Does the nationwide shortage of flu vaccine mean that Health Services will not be giving flu shots to students, faculty and staff this year?
That's correct. Unfortunately, the nationwide shortage also has affected us here in Western New York. Due to this shortage, we will not be able to offer flu shot clinics this year on campus.

Why is there a shortage of flu vaccine this year?
There are two main suppliers of the flu vaccine this year. One of those two companies had quality-control problems and had to destroy its vaccine. This action effectively cut in half the vaccine pool for the United States. For more details and updates on this issue, please go to our Web site at shtml

Who should receive the flu vaccine this year?
The Centers for Disease Control and Prevention has stated that due to the nationwide shortage, the vaccine should be offered first to individuals in several higher-risk groups, including all children aged 6-23 months, adults 65 and older, persons ages 2-64 years with underlying chronic medical conditions, all women who will be pregnant during influenza season, residents of nursing homes and long-term care facilities, children 6 months to 18 years of age on chronic aspirin therapy, health-care workers with direct patient care, and out-of-home caregivers and household contacts of children younger than 6 months. These individuals or their caregivers should seek out the vaccine from the local health department, their primary medical providers, their grocery stores, their pharmacies, etc.
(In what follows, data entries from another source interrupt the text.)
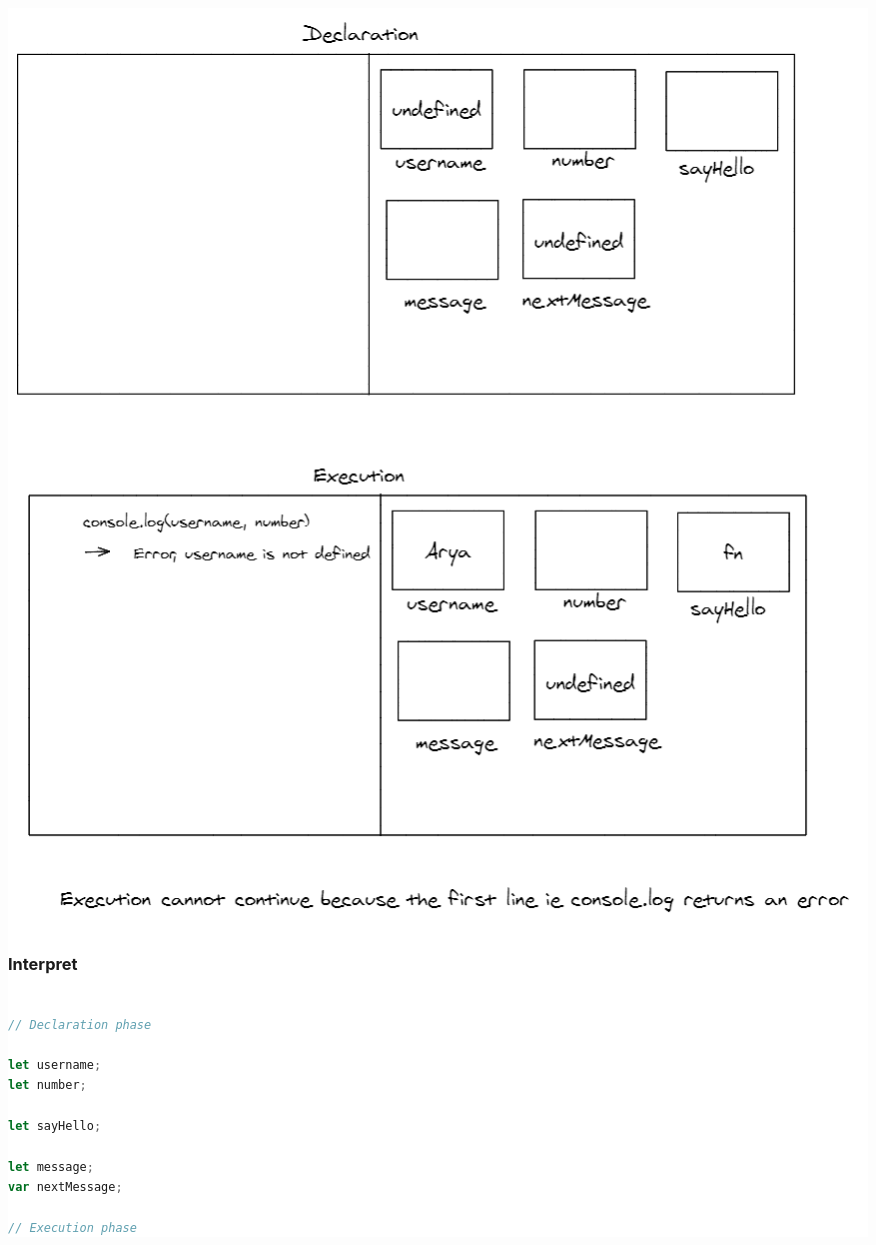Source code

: ![Answer](./images/3.png)

### Interpret

```js

// Declaration phase

let username;
let number;

let sayHello;

let message;
var nextMessage;

// Execution phase

```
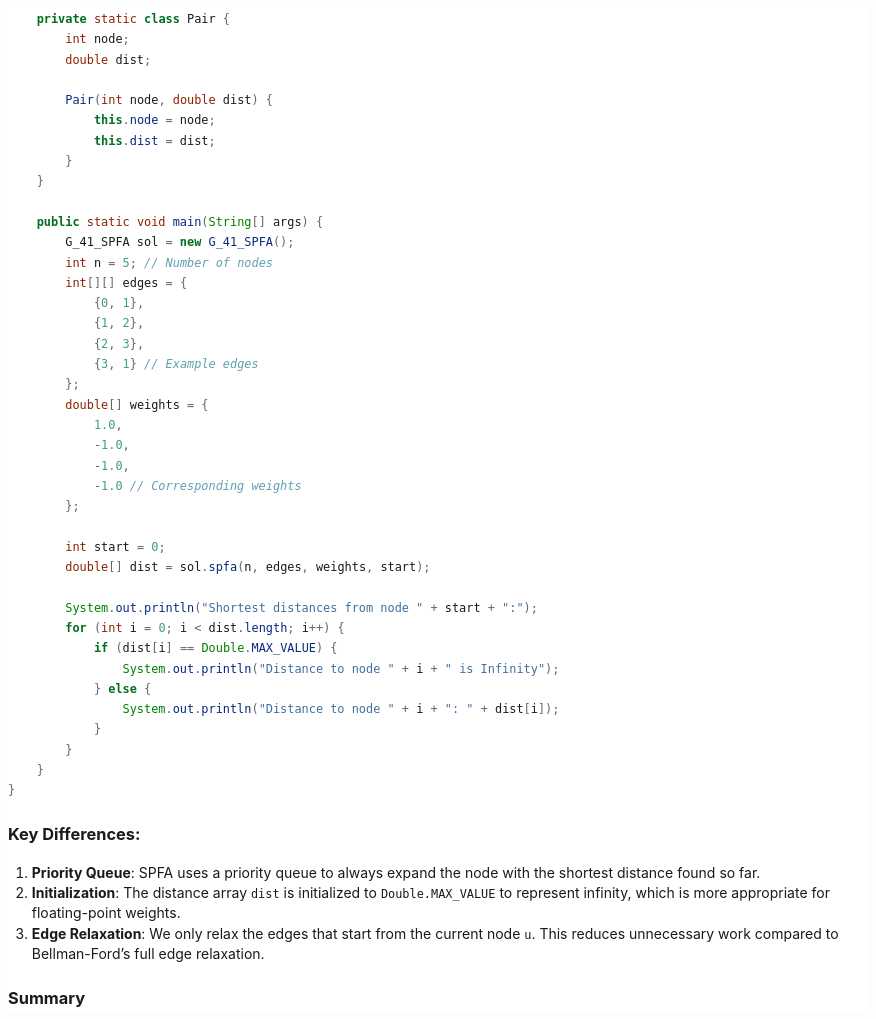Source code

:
```java
    private static class Pair {
        int node;
        double dist;

        Pair(int node, double dist) {
            this.node = node;
            this.dist = dist;
        }
    }

    public static void main(String[] args) {
        G_41_SPFA sol = new G_41_SPFA();
        int n = 5; // Number of nodes
        int[][] edges = {
            {0, 1},
            {1, 2},
            {2, 3},
            {3, 1} // Example edges
        };
        double[] weights = {
            1.0,
            -1.0,
            -1.0,
            -1.0 // Corresponding weights
        };

        int start = 0;
        double[] dist = sol.spfa(n, edges, weights, start);
      
        System.out.println("Shortest distances from node " + start + ":");
        for (int i = 0; i < dist.length; i++) {
            if (dist[i] == Double.MAX_VALUE) {
                System.out.println("Distance to node " + i + " is Infinity");
            } else {
                System.out.println("Distance to node " + i + ": " + dist[i]);
            }
        }
    }
}
```

### Key Differences:

1. **Priority Queue**: SPFA uses a priority queue to always expand the node with the shortest distance found so far.
2. **Initialization**: The distance array `dist` is initialized to `Double.MAX_VALUE` to represent infinity, which is more appropriate for floating-point weights.
3. **Edge Relaxation**: We only relax the edges that start from the current node `u`. This reduces unnecessary work compared to Bellman-Ford’s full edge relaxation.

### Summary
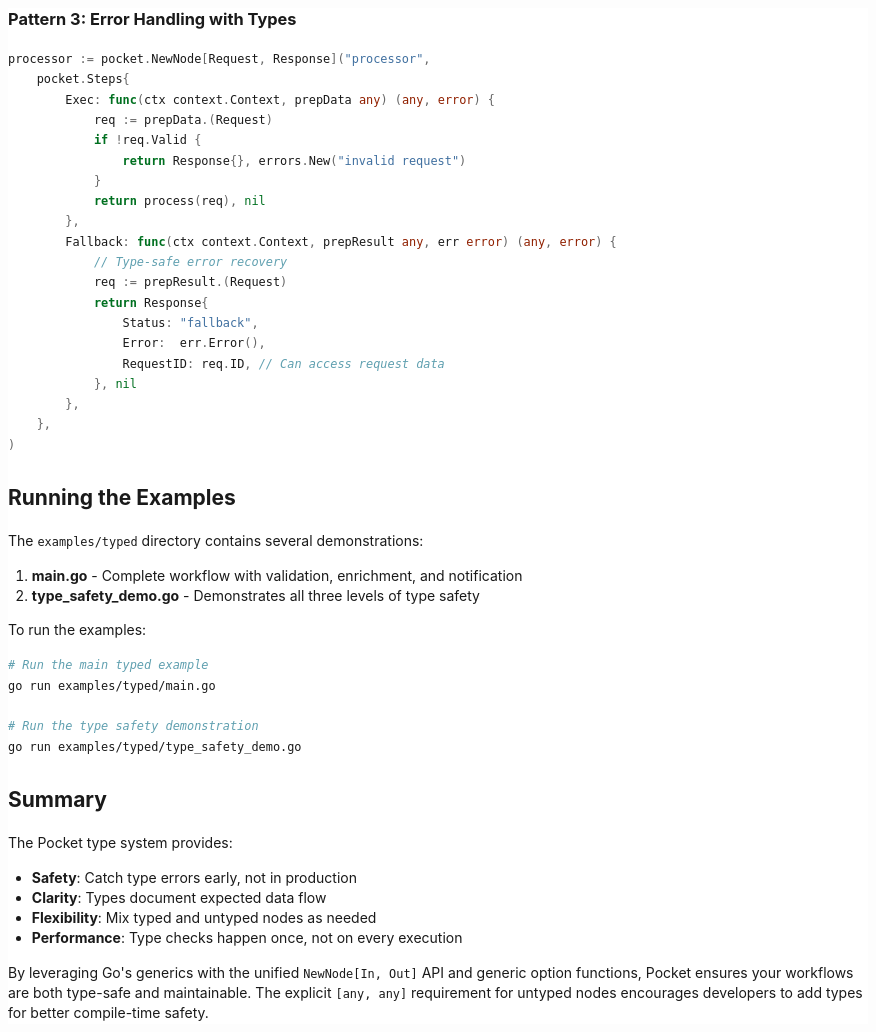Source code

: ### Pattern 3: Error Handling with Types

```go
processor := pocket.NewNode[Request, Response]("processor",
    pocket.Steps{
        Exec: func(ctx context.Context, prepData any) (any, error) {
            req := prepData.(Request)
            if !req.Valid {
                return Response{}, errors.New("invalid request")
            }
            return process(req), nil
        },
        Fallback: func(ctx context.Context, prepResult any, err error) (any, error) {
            // Type-safe error recovery
            req := prepResult.(Request)
            return Response{
                Status: "fallback",
                Error:  err.Error(),
                RequestID: req.ID, // Can access request data
            }, nil
        },
    },
)
```

## Running the Examples

The `examples/typed` directory contains several demonstrations:

1. **main.go** - Complete workflow with validation, enrichment, and notification
2. **type_safety_demo.go** - Demonstrates all three levels of type safety

To run the examples:

```bash
# Run the main typed example
go run examples/typed/main.go

# Run the type safety demonstration
go run examples/typed/type_safety_demo.go
```

## Summary

The Pocket type system provides:
- **Safety**: Catch type errors early, not in production
- **Clarity**: Types document expected data flow
- **Flexibility**: Mix typed and untyped nodes as needed
- **Performance**: Type checks happen once, not on every execution

By leveraging Go's generics with the unified `NewNode[In, Out]` API and generic option functions, Pocket ensures your workflows are both type-safe and maintainable. The explicit `[any, any]` requirement for untyped nodes encourages developers to add types for better compile-time safety.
What is Flu Mist and is it a good alternative to the injectable flu vaccine?
FluMist is a live flu vaccine that is administered by a nasal spray instead of a shot. It is an acceptable alternative to the flu shot for certain groups of individuals. This vaccine should be encouraged for healthy persons who are aged 5-49 years and are not pregnant, including health-care workers (except those who care for severely immuno-compromised patients in special care units) and persons caring for children under the age of 6 months. Unfortunately, this vaccine also is in short supply.

In lieu of a flu shot, what precautions can be taken to try to avoid getting the flu?
This is an excellent question. People should not panic due to the lack of flu vaccine. Instead, there are many common-sense actions that we all can take to minimize our likelihood this season from getting the flu. The best way to prevent influenza is to optimize your health and help to stop the spread of bacteria/viruses:

  • To help boost your immune system, get plenty of rest, exercise and eat properly.

  • Stay home from work or school if you experience flu symptoms. Taking it easy could help you feel better sooner and also will slow the spread of disease to others.

  • Cover your mouth and nose with a tissue when you cough or sneeze.

  • If you don't have a tissue, cough or sneeze into your upper sleeve, not your hands.

  • Put your used tissue in the waste basket.

  • Clean your hands after coughing or sneezing by washing with soap and water or clean with alcohol-based hand cleaner.

  • Clean surfaces you touch frequently, such as door knobs, water faucets, refrigerator handles and telephones.

  • If you are starting to have flu symptoms, call your health-care provider. Certain medications can help shorten the duration of the flu if you start taking them within the first 48 hours of experiencing symptoms.